Bitcoin gained a 121% return in 2024, ahead of NASDAQ 100, gold, and S&P 500 in performance.
ETH tracked with a 70% return, while traditional assets like gold and S&P 500 recorded moderate gains.
Digital assets beat traditional asset classes, driven by adoption and market demand.
In 2024, U.S. stocks showed stable performance, but Bitcoin and gold appeared as the best assets. Amid high interest rates, store of value assets like gold and Bitcoin, along with tech products, delivered the most substantial returns, marking a shift in asset choices and highlighting their strength in challenging economic conditions compared to the last decade.
Bitcoin has been announced as the performing asset of 2024, recording a 121% return for the year. This move puts BTC in head of other parties like the NASDAQ 100, gold, and the S&P 500. Analysts relate the growth to increased adoption and strong market momentum, securing its place as an asset in the investment space.
Ecoinometrics detailed data on the X Platform shows that Ethereum followed with approximately 70%, while NASDAQ 100 and gold achieved around 40% and 30%, respectively. The S&P 500 and Nikkei 225 delivered moderate gains below 25%.

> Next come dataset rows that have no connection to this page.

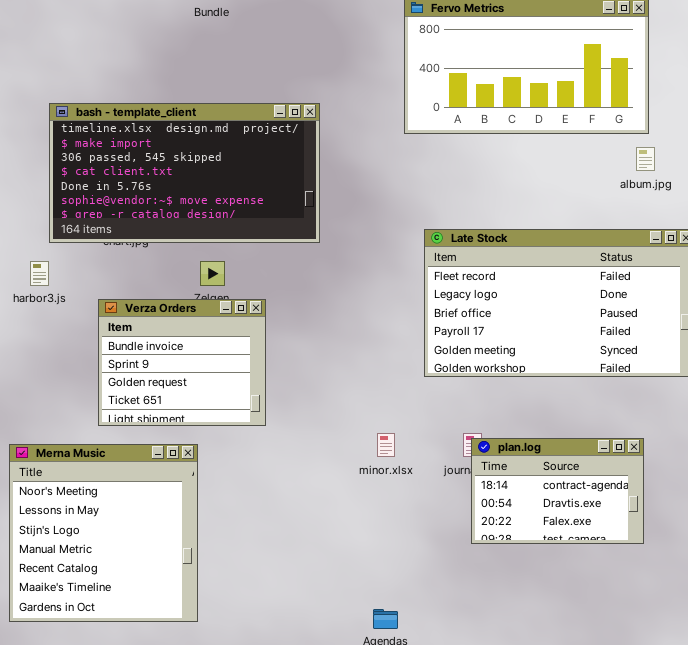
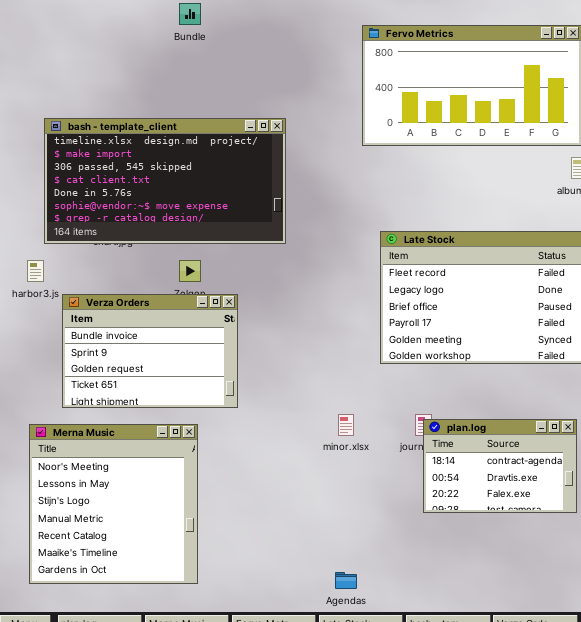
Verza Orders: [98,299,266,426] -> [62,294,238,408], resized
Merna Music: [9,444,198,622] -> [29,424,198,584], moved

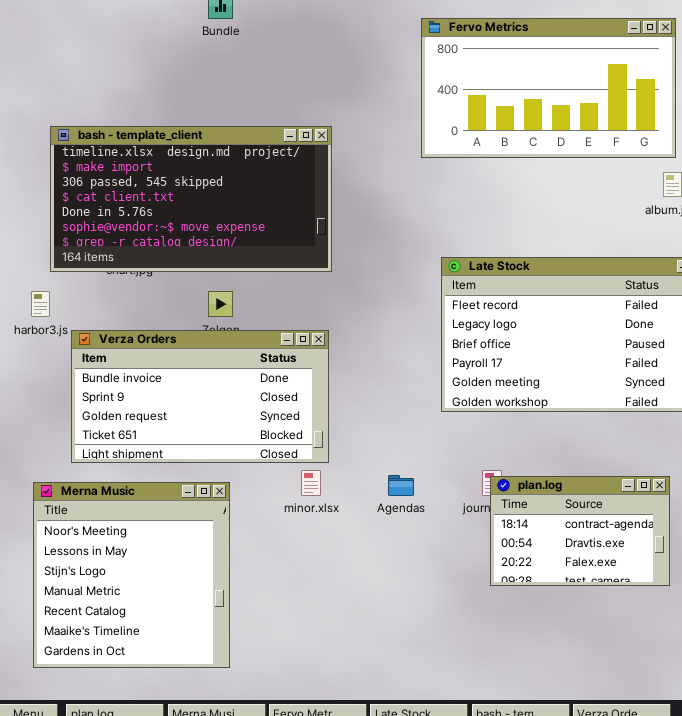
Verza Orders: [62,294,238,408] -> [71,330,329,463], resized
minor.xlsx: [338,414,354,436] -> [301,470,321,496], moved
Agendas: [335,572,357,589] -> [388,475,414,496], moved

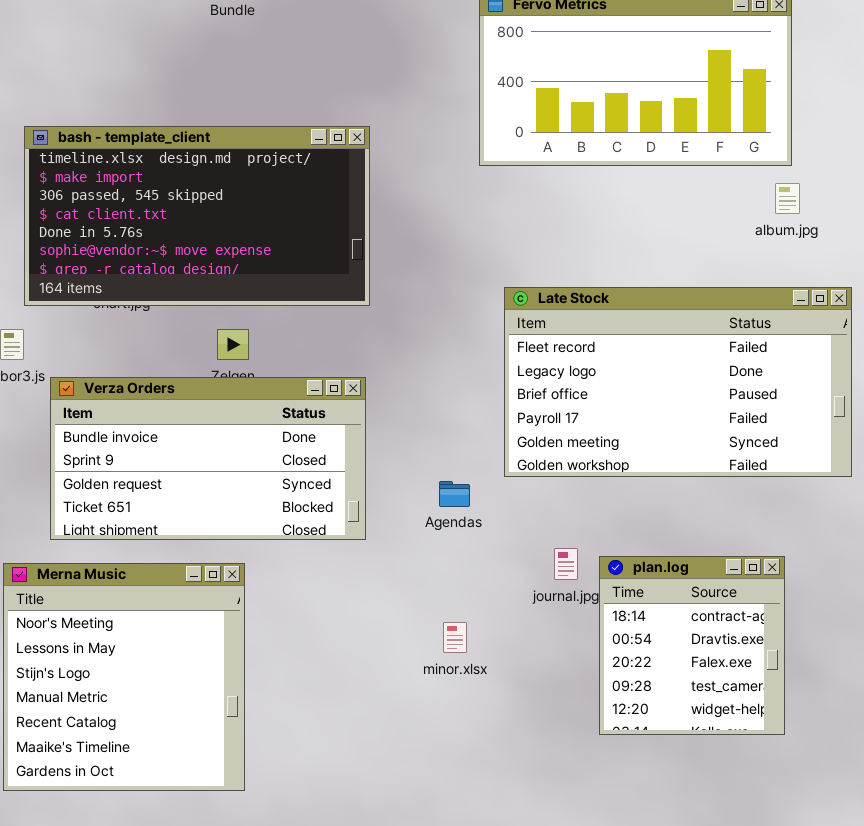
minor.xlsx: [301,470,321,496] -> [443,622,467,653], moved
Agendas: [388,475,414,496] -> [439,481,470,507], moved
plan.log: [490,476,670,586] -> [599,556,785,735], resized

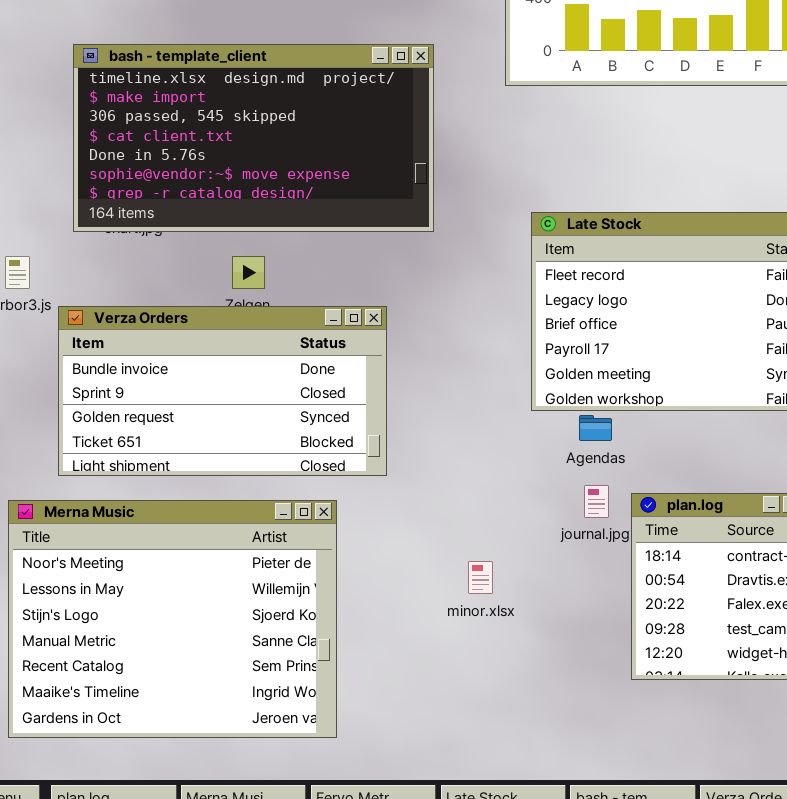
bash - template_client: [24,126,370,306] -> [73,44,434,232], moved
Agendas: [439,481,470,507] -> [579,415,612,441], moved
Merna Music: [3,563,245,791] -> [8,500,337,738], resized

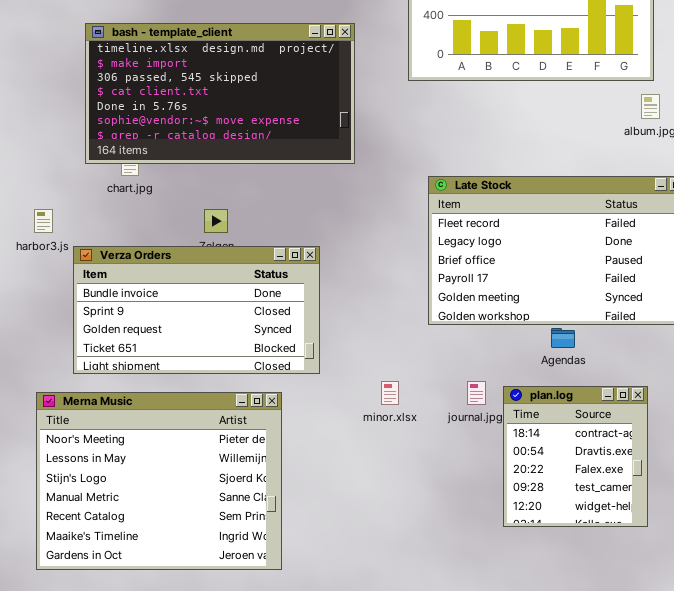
bash - template_client: [73,44,434,232] -> [85,23,355,164], moved
Agendas: [579,415,612,441] -> [551,328,575,348], moved
minor.xlsx: [468,561,493,594] -> [381,381,399,405], moved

Commodities like crude oil recorded negative returns, while copper ended with minimal gains. Cryptocurrencies outperformed equities, commodities, and precious metals, solidifying their position as high-yielding assets.
The recorded profit in 2024 beat the NASDAQ 100, which saw an average gain. Similarly, BTC’s commission outshined gold and the S&P 500, a benchmark index for the U.S. stock market. These figures highlight Bitcoin’s growing appeal to investors seeking higher returns amid market uncertainties.
Several elements contributed to Bitcoin’s performance this year. Increased adoption and growing investor interest propelled higher market demand. In addition, BTC’s fixed supply and the anticipation of future halvings may have played a role in sustaining its bullish trend.
Bitcoin’s stand in 2024 highlights its prospect of competing with traditional assets. The yearly return indicates an increasing readiness among investors to allocate funds toward digital assets. This shift could prompt further integration of cryptocurrencies into traditional financial systems, impacting asset allocation strategies globally.